On Thu, Apr 04, 2019 at 08:37:44PM -0700, Taylor Blau wrote:

> Let A be the object referenced with an unexpected type, and B be the
> object doing the referencing. Do the following:
> 
>   - test 'git rev-list --objects A B'. This causes A to be "cached", and
>     presents the above scenario.
> 
> Likewise, if we have a tree entry that claims to be a tree (for example)
> but points to another object type (say, a blob), there are two ways we
> might find out:
> 
>   - when we call lookup_tree(), we might find that we've already seen
>     the object referenced as another type, in which case we'd get NULL
> 
>   - we call lookup_tree() successfully, but when we try to read the
>     object, we find out it's something else.
> 
> We should check that we behave sensibly in both cases (especially
> because it is easy for a malicious actor to provoke one case or the
> other).

I think our pasting together of multiple commits adding the lone/seen
cases ended up in some redundancy in the description. In particular, I'm
not sure what the first paragraph/bullet quoted above is trying to say,
as it corresponds to the second bullet in the later list.
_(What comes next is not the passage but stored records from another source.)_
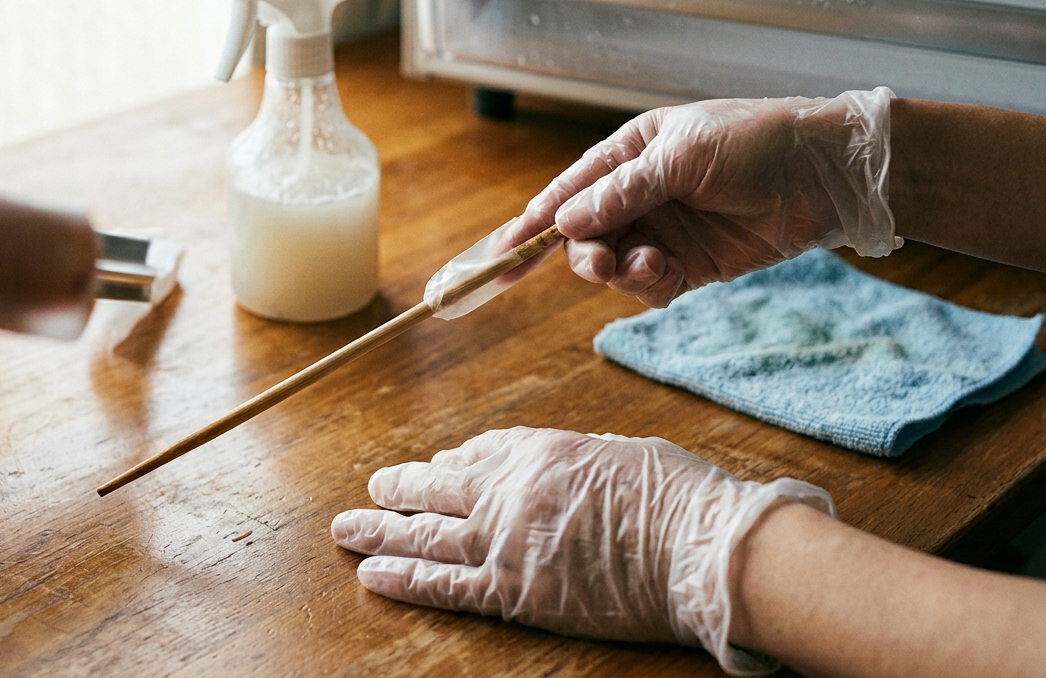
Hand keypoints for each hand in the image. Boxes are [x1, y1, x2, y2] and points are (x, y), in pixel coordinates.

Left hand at [331, 427, 833, 674]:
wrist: (697, 549)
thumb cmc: (678, 499)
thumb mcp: (623, 453)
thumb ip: (578, 461)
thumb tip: (564, 471)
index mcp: (540, 451)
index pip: (481, 452)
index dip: (453, 460)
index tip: (438, 464)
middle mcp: (510, 492)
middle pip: (439, 488)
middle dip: (400, 488)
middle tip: (373, 488)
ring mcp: (507, 543)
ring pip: (425, 534)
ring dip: (381, 530)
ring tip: (348, 529)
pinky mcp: (513, 592)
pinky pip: (444, 585)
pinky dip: (403, 580)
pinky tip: (372, 576)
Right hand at [503, 89, 900, 307]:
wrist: (826, 173)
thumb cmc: (758, 142)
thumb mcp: (684, 156)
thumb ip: (624, 191)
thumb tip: (566, 220)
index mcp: (631, 152)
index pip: (569, 189)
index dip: (532, 220)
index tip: (501, 251)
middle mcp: (641, 193)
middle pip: (584, 235)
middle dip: (582, 253)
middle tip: (597, 262)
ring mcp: (665, 230)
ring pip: (614, 265)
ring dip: (619, 271)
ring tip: (649, 263)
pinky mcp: (691, 264)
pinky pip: (648, 285)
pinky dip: (647, 284)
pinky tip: (667, 270)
Maybe collapse
them together like:

  We might hit an unexpected type in two different ways (imagine we have
  a tree entry that claims to be a tree but actually points to a blob):

    - when we call lookup_tree(), we might find that we've already seen
      the object referenced as a blob, in which case we'd get NULL. We
      can exercise this with "git rev-list --objects $blob $tree", which
      guarantees that the blob will have been parsed before we look in
      the tree. These tests are marked as "seen" in the test script.

    - we call lookup_tree() successfully, but when we try to read the
      object, we find out it's something else. We construct our tests
      such that $blob is not otherwise mentioned in $tree. These tests
      are marked as "lone" in the script.